Top of DATASET CONTENT

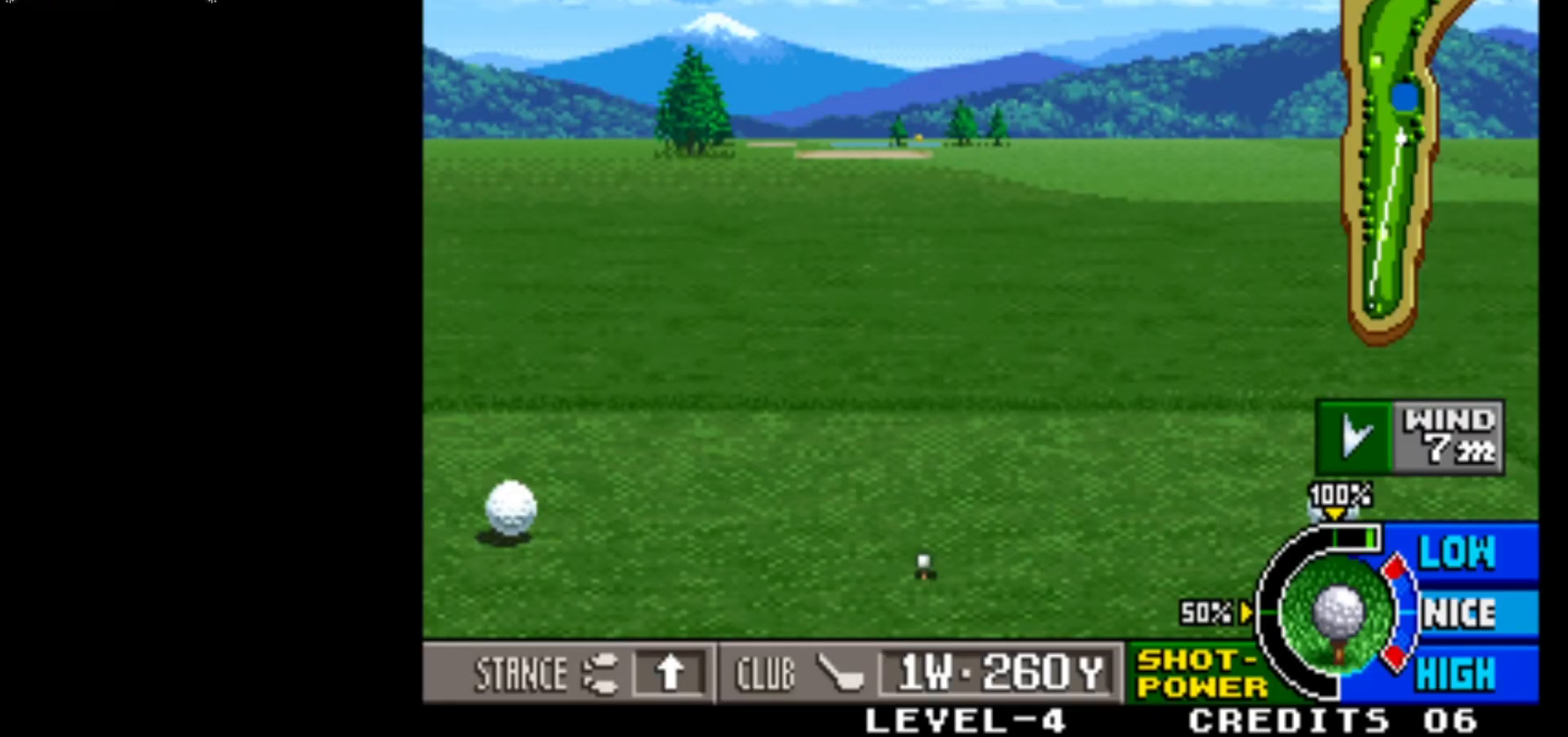
{"buttons": [], "left_stick": "center", "events": []}
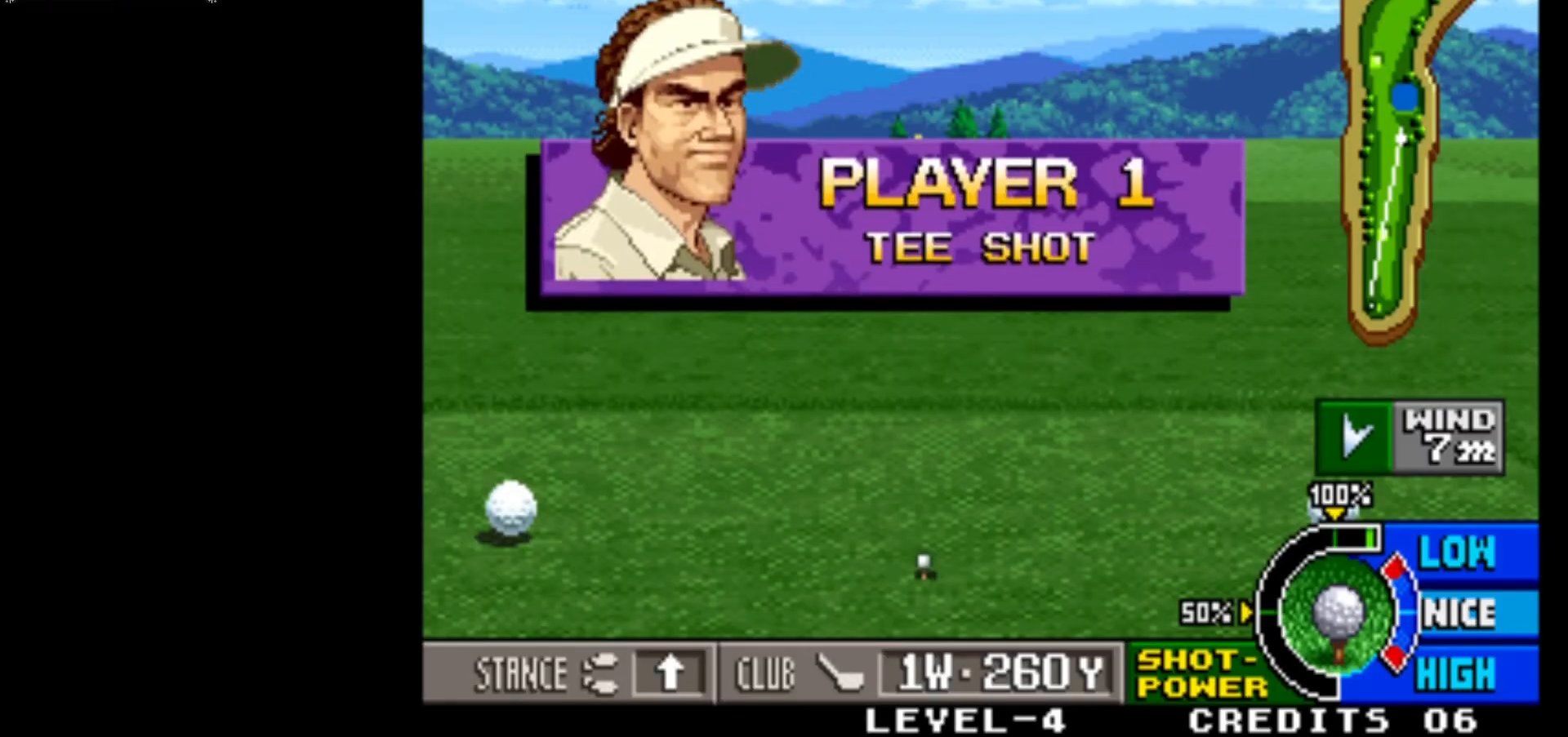
{"buttons": [], "left_stick": "left", "events": [[400, "left_stick", "left"]]}
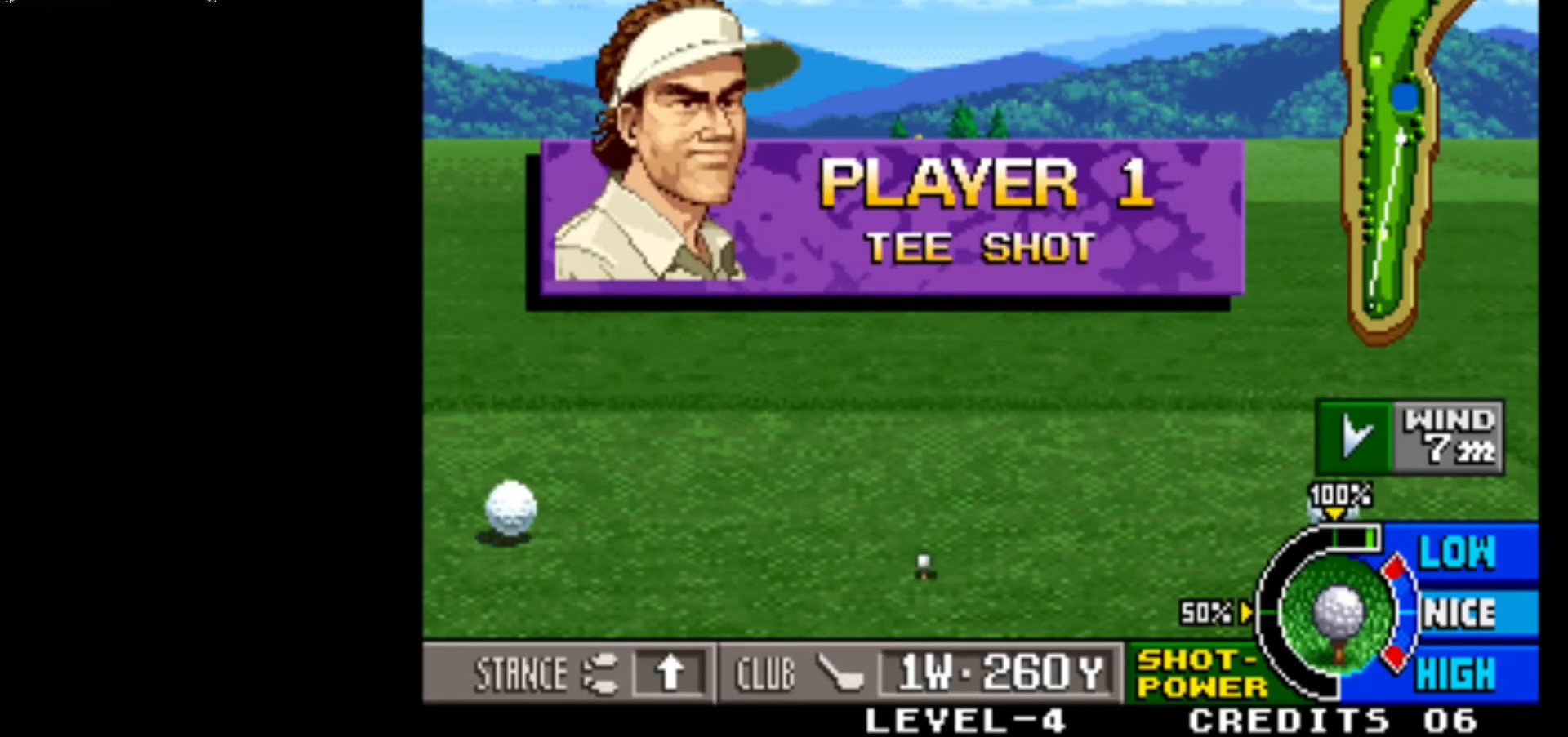
{"buttons": [], "left_stick": "left", "events": [[250, "left_stick", "center"], [383, "left_stick", "left"]]}
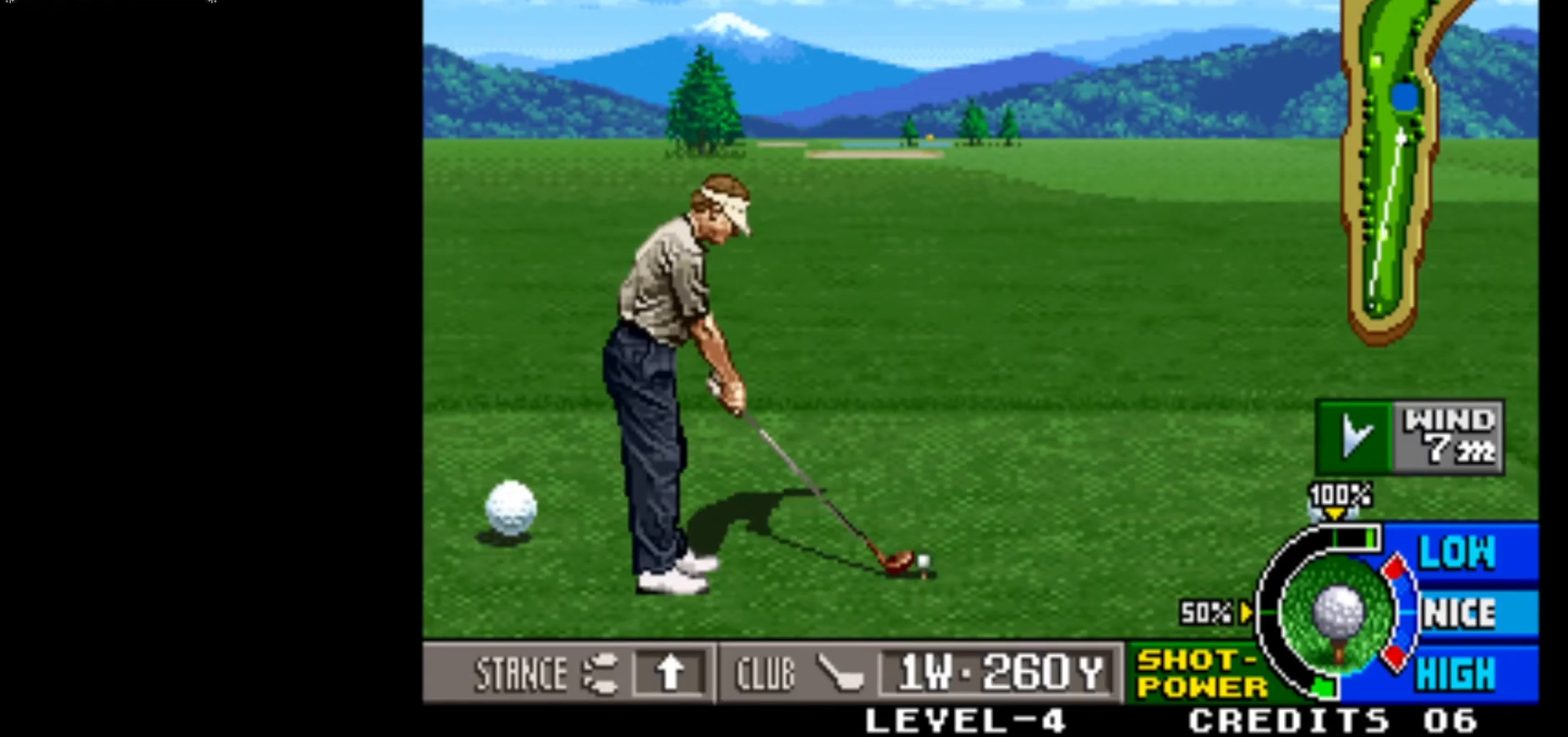
{"buttons": [], "left_stick": "left", "events": [[267, "left_stick", "center"], [400, "left_stick", "left"]]}
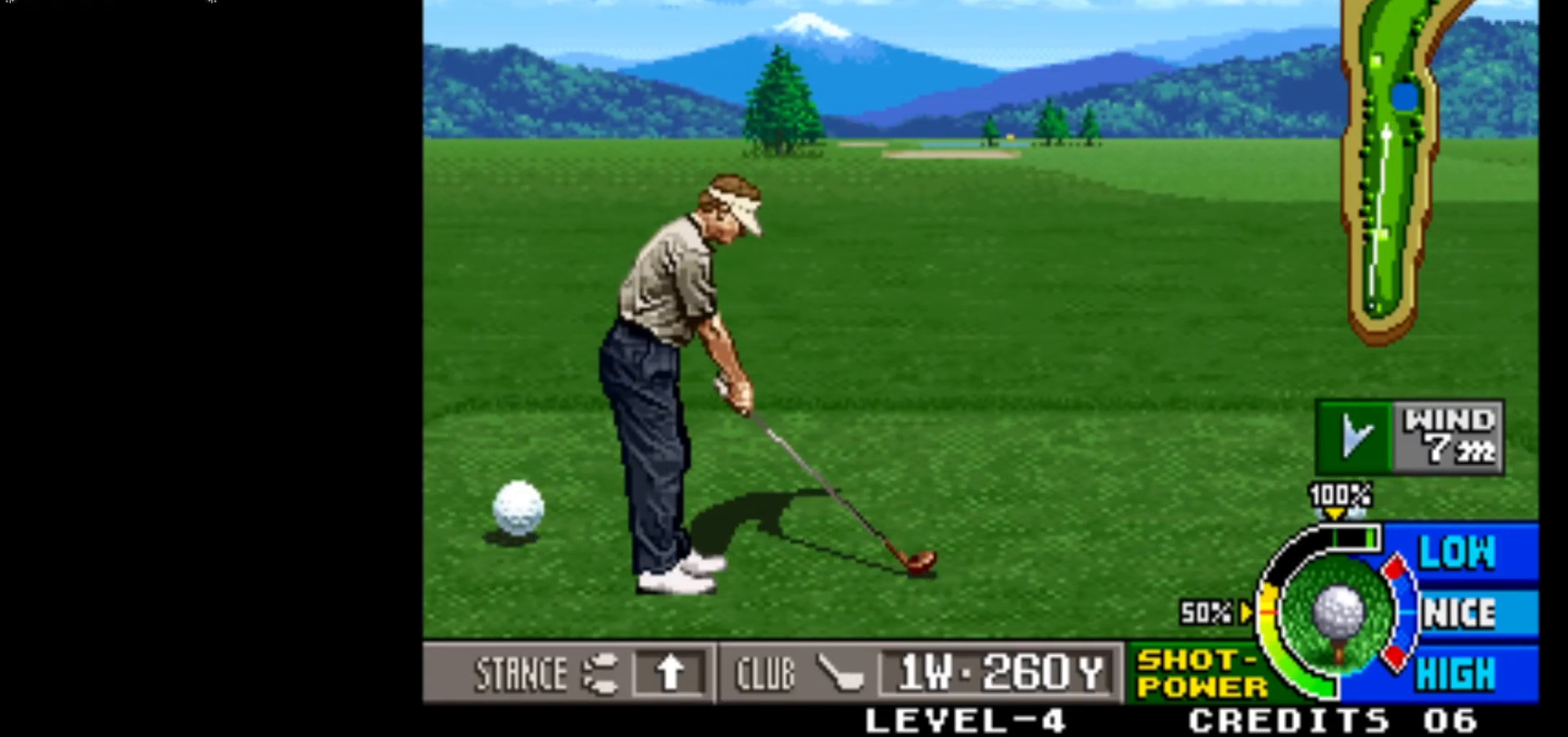
{"buttons": [], "left_stick": "left", "events": [[67, "left_stick", "center"], [483, "left_stick", "left"]]}
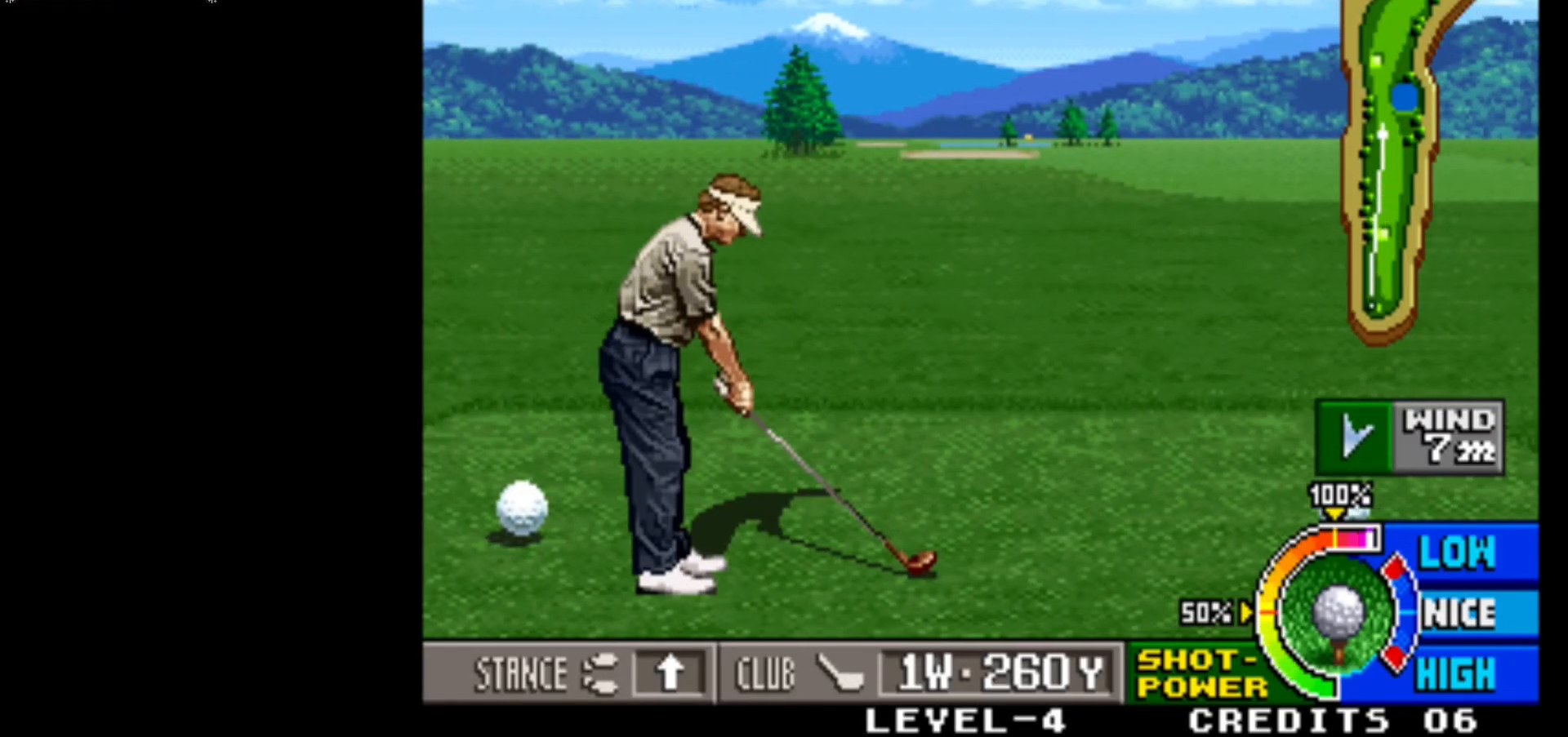
{"buttons": [], "left_stick": "center", "events": [[33, "left_stick", "center"]]}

Bottom of DATASET CONTENT

**HOW TO COMPLETE THIS TASK:** Scan the material above for lines holding the string "center" and copy those lines.

**COMPLETED EXERCISE:**
{"buttons": [], "left_stick": "center", "events": []}
{"buttons": [], "left_stick": "left", "events": [[250, "left_stick", "center"], [383, "left_stick", "left"]]}
{"buttons": [], "left_stick": "left", "events": [[267, "left_stick", "center"], [400, "left_stick", "left"]]}
{"buttons": [], "left_stick": "left", "events": [[67, "left_stick", "center"], [483, "left_stick", "left"]]}
{"buttons": [], "left_stick": "center", "events": [[33, "left_stick", "center"]]}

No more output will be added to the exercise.